La scène se passe sur un parking près de Namur, en Belgique, au troisième jour du Tour de France 2004 et a été enregistrée par Frankie Andreu. "La question, c'est... si elle est prête à affirmer clairement qu'elle ne lui a rien donné (à David Walsh) au sujet de la chambre d'hôpital, c'est très important car ça veut dire qu'il ment (...). Et si elle est prête à déclarer que jamais elle ne témoignera contre Lance, là encore, ça fait de lui un menteur", explique l'avocat de Lance Armstrong.
"Je sais que Betsy n'aime pas vraiment Lance, ajoute Bill Stapleton, mais c'est dans notre intérêt à tous que tout ceci n'explose pas (...). Parce que l'autre possibilité c'est la guerre à mort dans un tribunal français, avec tout le monde appelé à la barre. Et ça, ça pourrait foutre en l'air le cyclisme tout entier."

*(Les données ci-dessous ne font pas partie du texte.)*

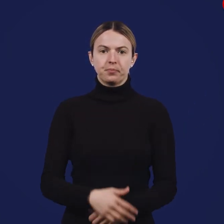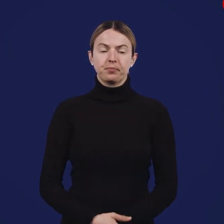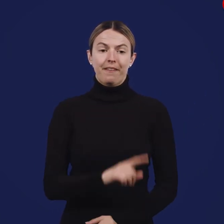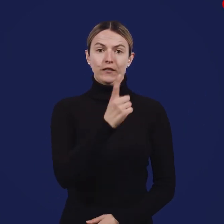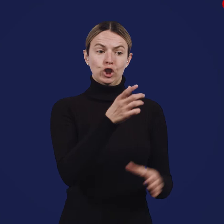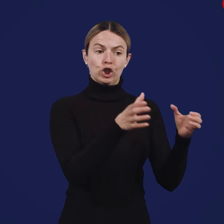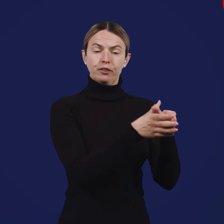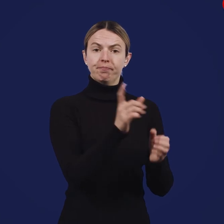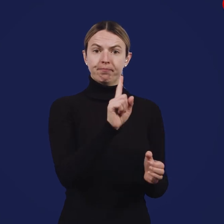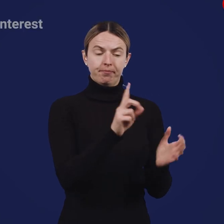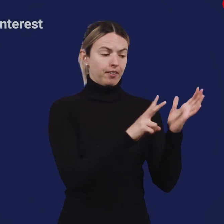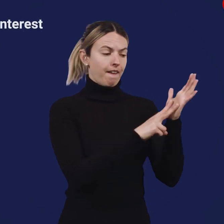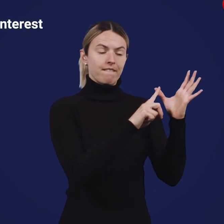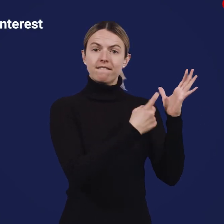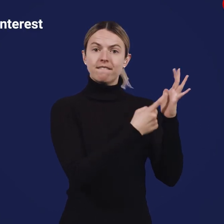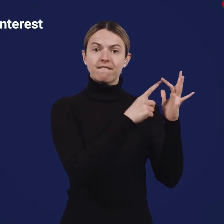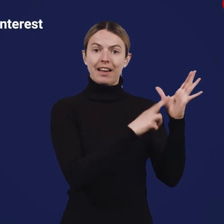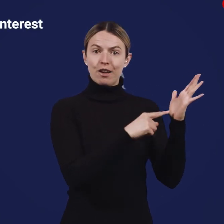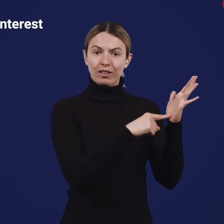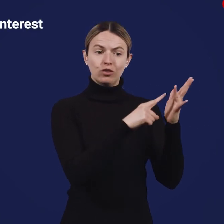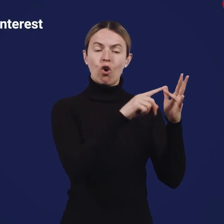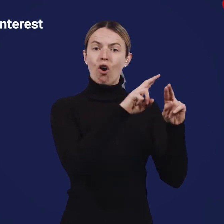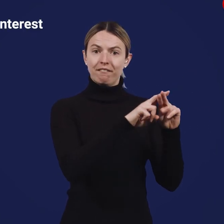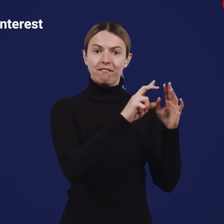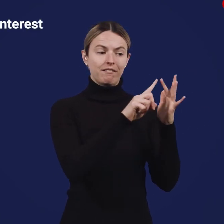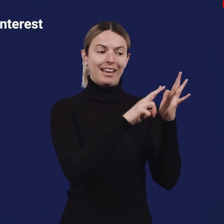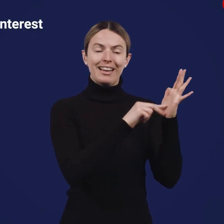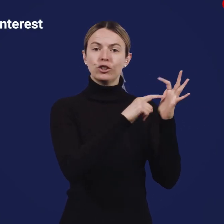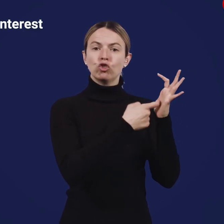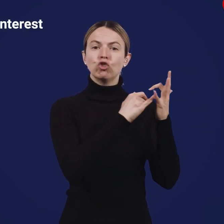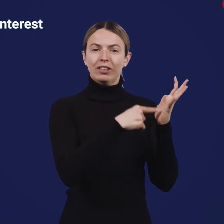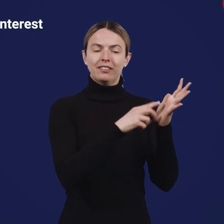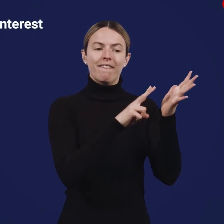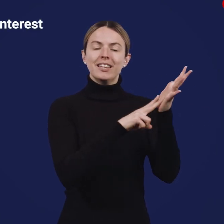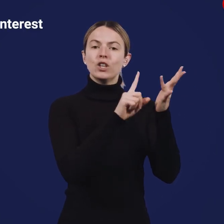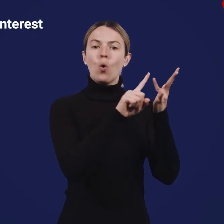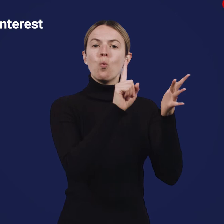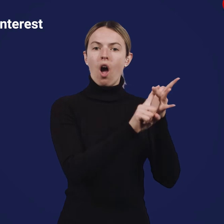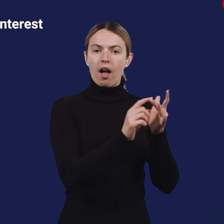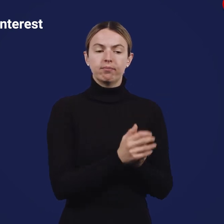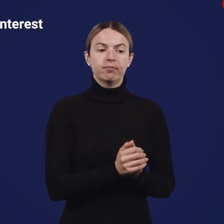The first category is Variant of Interest (VOI).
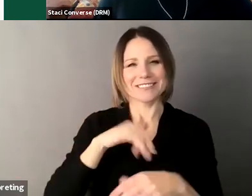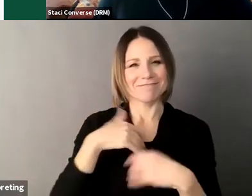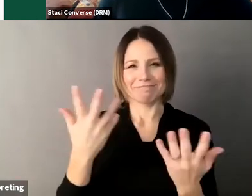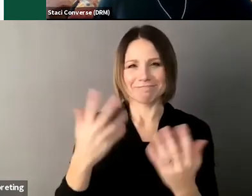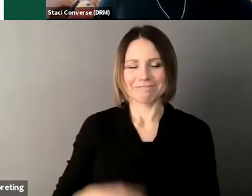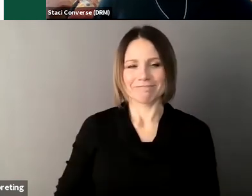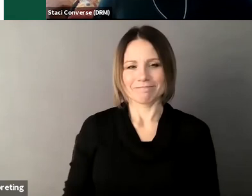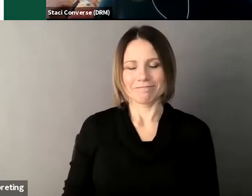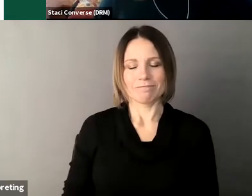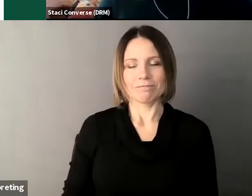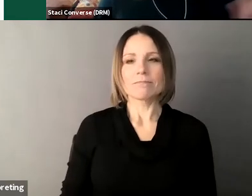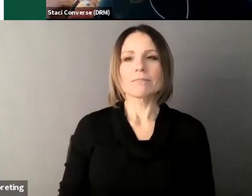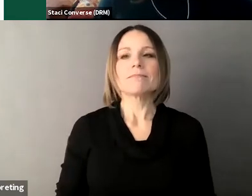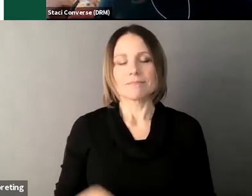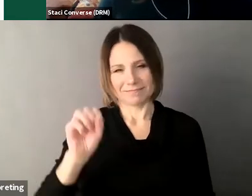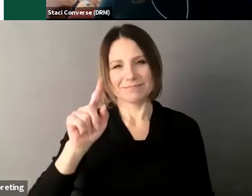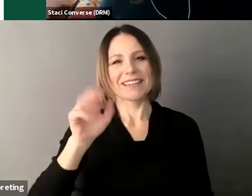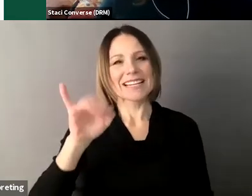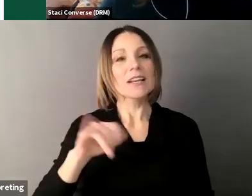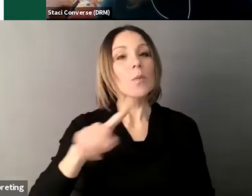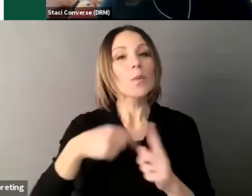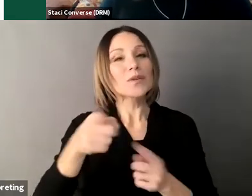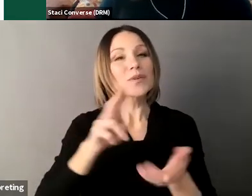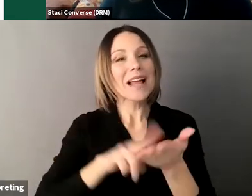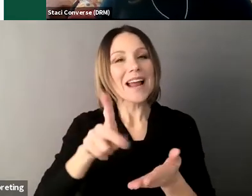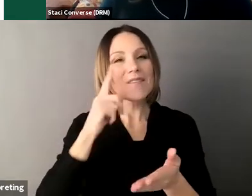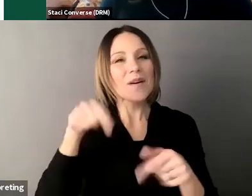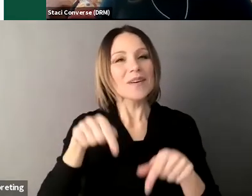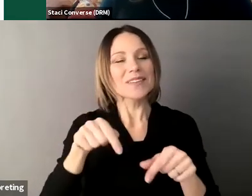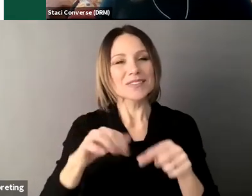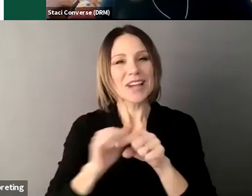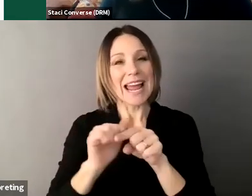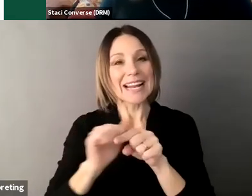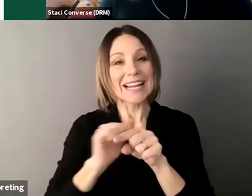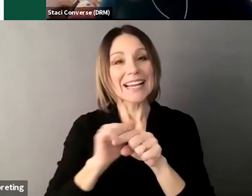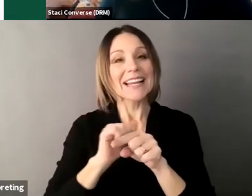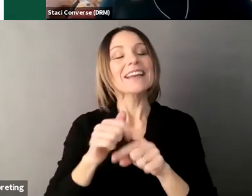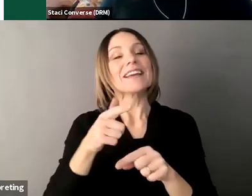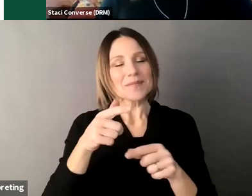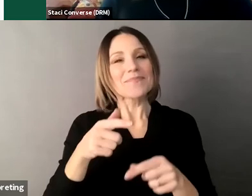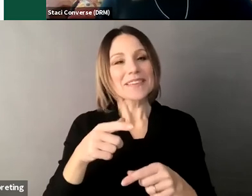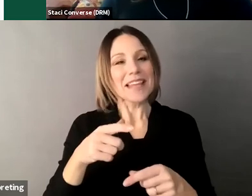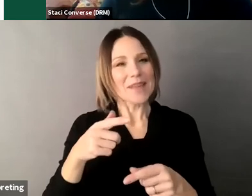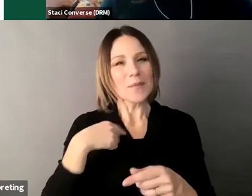so just a reminder I think when you signed up there was information about that you can get the handbook here's also where you can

"Mais le truc, c'est que, putain, ça fait un moment que je protège Lance, se défend Frankie Andreu. A chaque interview, je dis les mêmes foutues banalités, je dis tout ce qu'il faut : que je l'aime bien, et tout ça." Quelques mois après son témoignage dans l'affaire SCA, Frankie Andreu a été licencié par l'équipe américaine Toyota United, dont il était codirecteur sportif. Le 12 septembre, il s'est enfin risqué à briser le silence en déclarant au New York Times qu'il avait lui-même pris de l'EPO, en 1999, pour préparer le premier Tour victorieux du Texan, mais sans incriminer directement son ancien leader.
Un autre cycliste américain, Greg LeMond - qui a exprimé ses doutes sur Lance Armstrong dans L. A. confidentiel et Le Monde (16 juillet 2004) -, s'est plaint de pressions dans le cadre de l'affaire SCA. Dès juillet 2001, le triple vainqueur du Tour (1986, 1989 et 1990) avait critiqué dans le Sunday Times la collaboration de son compatriote avec le sulfureux médecin italien Michele Ferrari.
Greg LeMond raconte qu'après la publication de cet article plusieurs hommes d'affaires impliqués dans le cyclisme aux Etats-Unis l'avaient appelé pour le mettre en garde. C'est le cas de John Burke, le propriétaire de Trek, alors sponsor de l'équipe US Postal et distributeur de la société de cycles de Greg LeMond. "Il m'a dit que, si je ne faisais pas une rétractation, tout mon business serait menacé et qu'ils annuleraient sans doute mon contrat avec Trek", a expliqué l'ancien coureur.
En août 2001, était parue dans USA Today une déclaration attribuée à Greg LeMond : "Je regrette que certaines de mes remarques aient semblé remettre en cause l'intégrité des performances de Lance. Pour moi, Lance Armstrong est un grand champion et je ne crois, en aucun cas, qu'il ait jamais pris de produits dopants. Ses performances sont le résultat du même travail dur et appliqué qui a été le mien pendant dix ans." Selon Greg LeMond, elle avait été rédigée par Bill Stapleton.